1 Tracy Alloway. “An experiment”. 19 January 2017.
2 Richard Waters. “Bitcoin 2.0 gives the dreamers focus — but only without the hype”. Financial Times, 4 December 2014.
3 Earliest sighting I’ve found: JP Koning. “Why the Fed is more likely to adopt bitcoin technology than kill it off”. 14 April 2013.
4 Jeremy Cuomo. “Making Blockchain Ready for Business: Increase trust, accountability, and transparency across your business networks”. IBM, 2016. The author link in the text is to a deleted Wikipedia article.
5 I commend to you “Ignoring Blockchain Is Corporate Suicide: Why Blockchain is the biggest single threat to all CEOs for destroying corporate value” by Nick Ayton, in analyst newsletter Innovation Enterprise (7 July 2016) (archive). In the several years I’ve been following Bitcoin and blockchains, this is the single worst and most incoherent piece of “Blockchain” hype I’ve seen; you definitely need to read it, to inoculate yourself against the worst excesses of this foolishness.
Ayton spends the first third of the article repeating how devastating Blockchain will be to business, the second third making technically garbled or meaningless unsubstantiated claims about the future and the last third on a list of predictions, many of which have already been shown unfeasible and three or four of which are literally out of ’80s cyberpunk science fiction, as if he read too much William Gibson as a lad and thinks Blockchain will make Mona Lisa Overdrive real – “augmented reality using VR and holographic systems will feed off sensory layers that will sit on the Ledger of Things connecting the world”, presumably visible to your new Zeiss-Ikon eyeballs.
“Someone asked me what Ethereum was… My response: ‘Imagine giving the Internet a dose of Viagra and increasing the dose each day’… The Blockchain Age is here!”
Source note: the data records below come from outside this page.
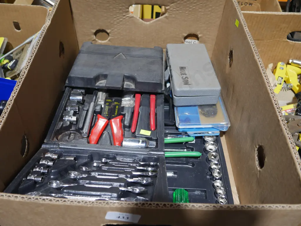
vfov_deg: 41.8
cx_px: 150
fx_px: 296
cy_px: 113
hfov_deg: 53.9
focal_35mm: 34
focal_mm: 17
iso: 500
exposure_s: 1/60
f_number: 4
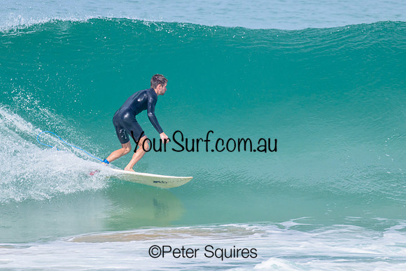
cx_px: 212
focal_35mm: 985
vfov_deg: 1.4
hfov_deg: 2.1
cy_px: 112
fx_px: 11111
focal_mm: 720
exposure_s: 1/2000
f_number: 11
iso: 800
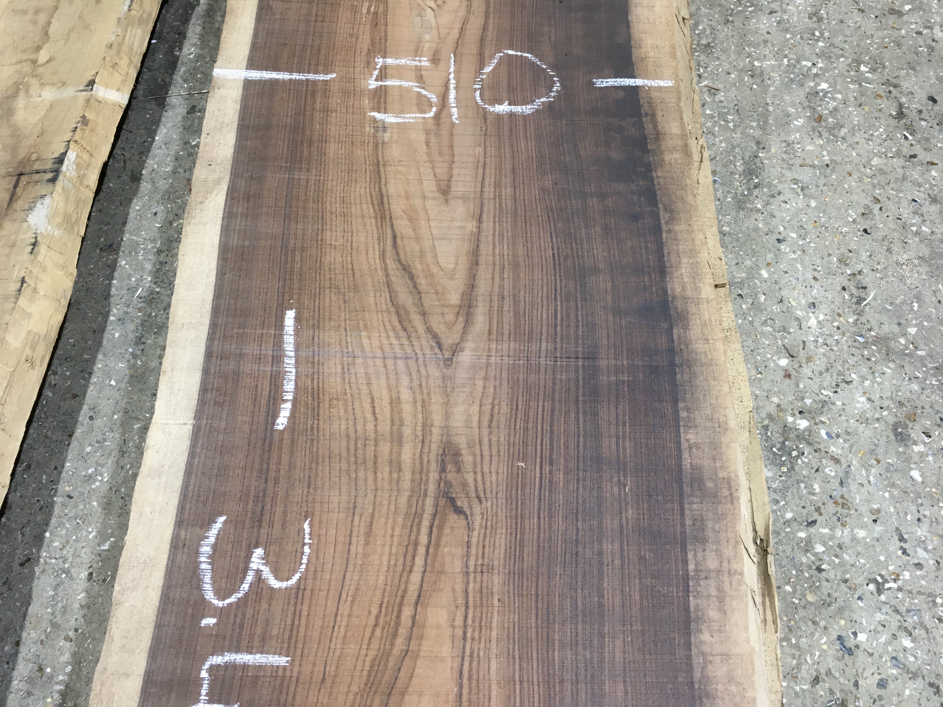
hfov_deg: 61.7
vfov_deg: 48.2
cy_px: 354
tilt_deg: -64.7
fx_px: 790
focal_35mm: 29
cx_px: 472
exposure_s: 1/33
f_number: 2.2
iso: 80
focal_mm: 4.15
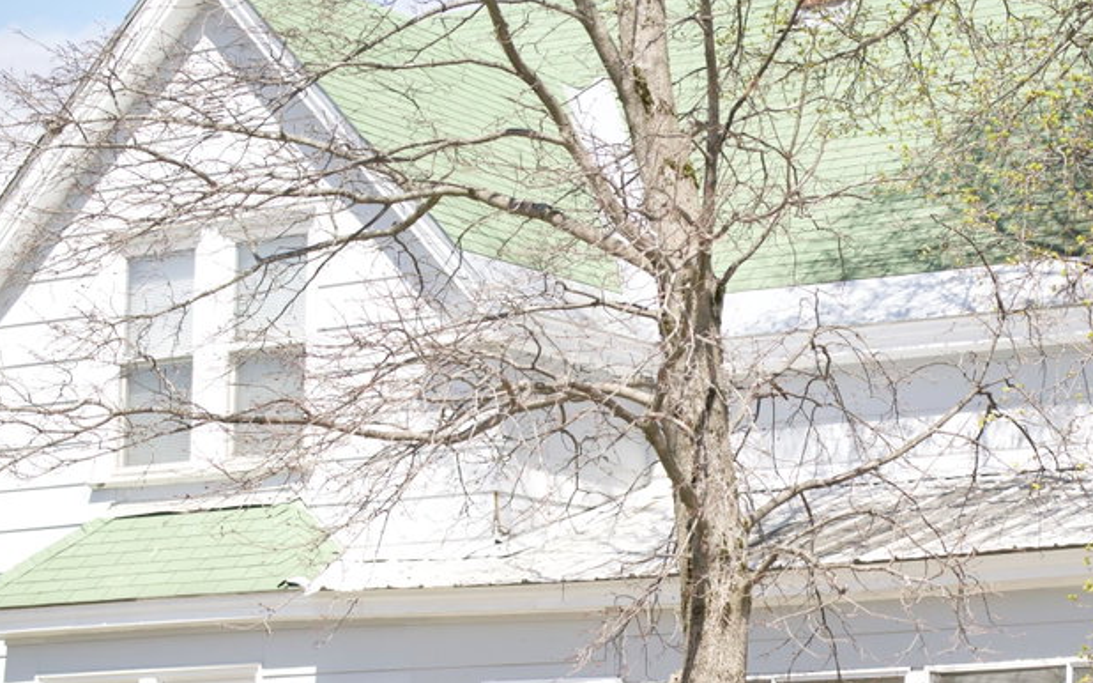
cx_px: 856
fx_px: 3961
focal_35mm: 133
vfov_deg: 9.8
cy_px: 549
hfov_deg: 15.6
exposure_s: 1/500
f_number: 2.8
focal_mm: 70
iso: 64
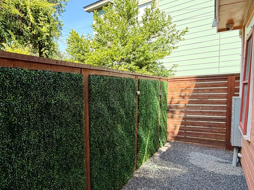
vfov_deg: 51.2
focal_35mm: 27
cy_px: 109
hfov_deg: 60.9
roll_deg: +1.6
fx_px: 198
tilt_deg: -5.5
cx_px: 57
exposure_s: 1/203
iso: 50
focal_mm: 2.22
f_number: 2.2
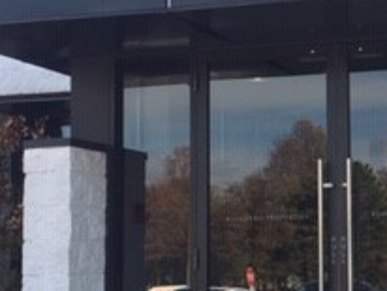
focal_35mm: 90
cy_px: 188
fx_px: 1007
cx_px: 426
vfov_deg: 16.4
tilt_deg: +4.2
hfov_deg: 20.7
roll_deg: +1.0
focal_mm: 4.15
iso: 32
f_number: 2.2
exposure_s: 1/359
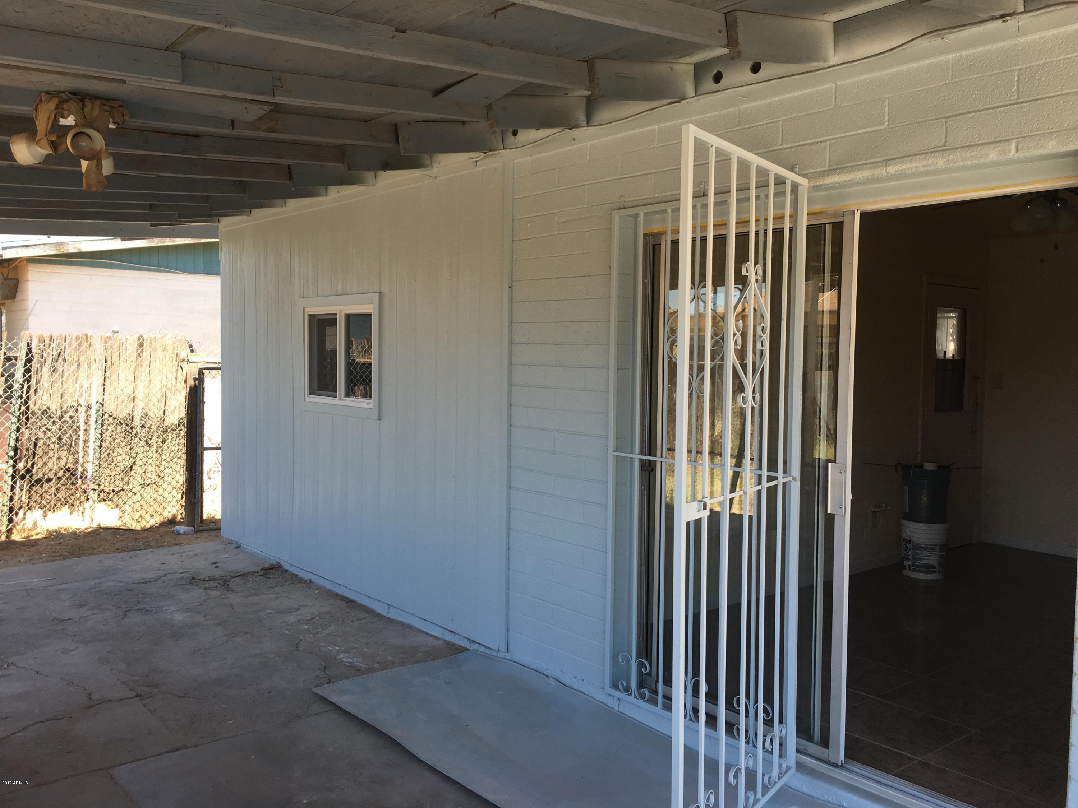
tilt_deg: -2.2
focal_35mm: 29
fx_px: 903
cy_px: 404
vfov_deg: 48.2
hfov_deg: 61.7
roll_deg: -0.5
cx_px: 539
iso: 25
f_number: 2.2
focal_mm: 4.15
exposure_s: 1/197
I know of one case where a non-technical manager inadvertently sent this link around their company; they quickly realised how relentlessly terrible everything about blockchains actually is – anyone who’s survived in business where sales people exist doesn’t need to be a techie to notice there’s something deeply wrong and lacking in blockchain hype – but the article had by then caught the attention of upper management. The manager found themselves in the position of designated expert and having to quell this idea, mostly by a process of translating why none of this could ever work into sober and considered business speak from the original profanity-laced screaming.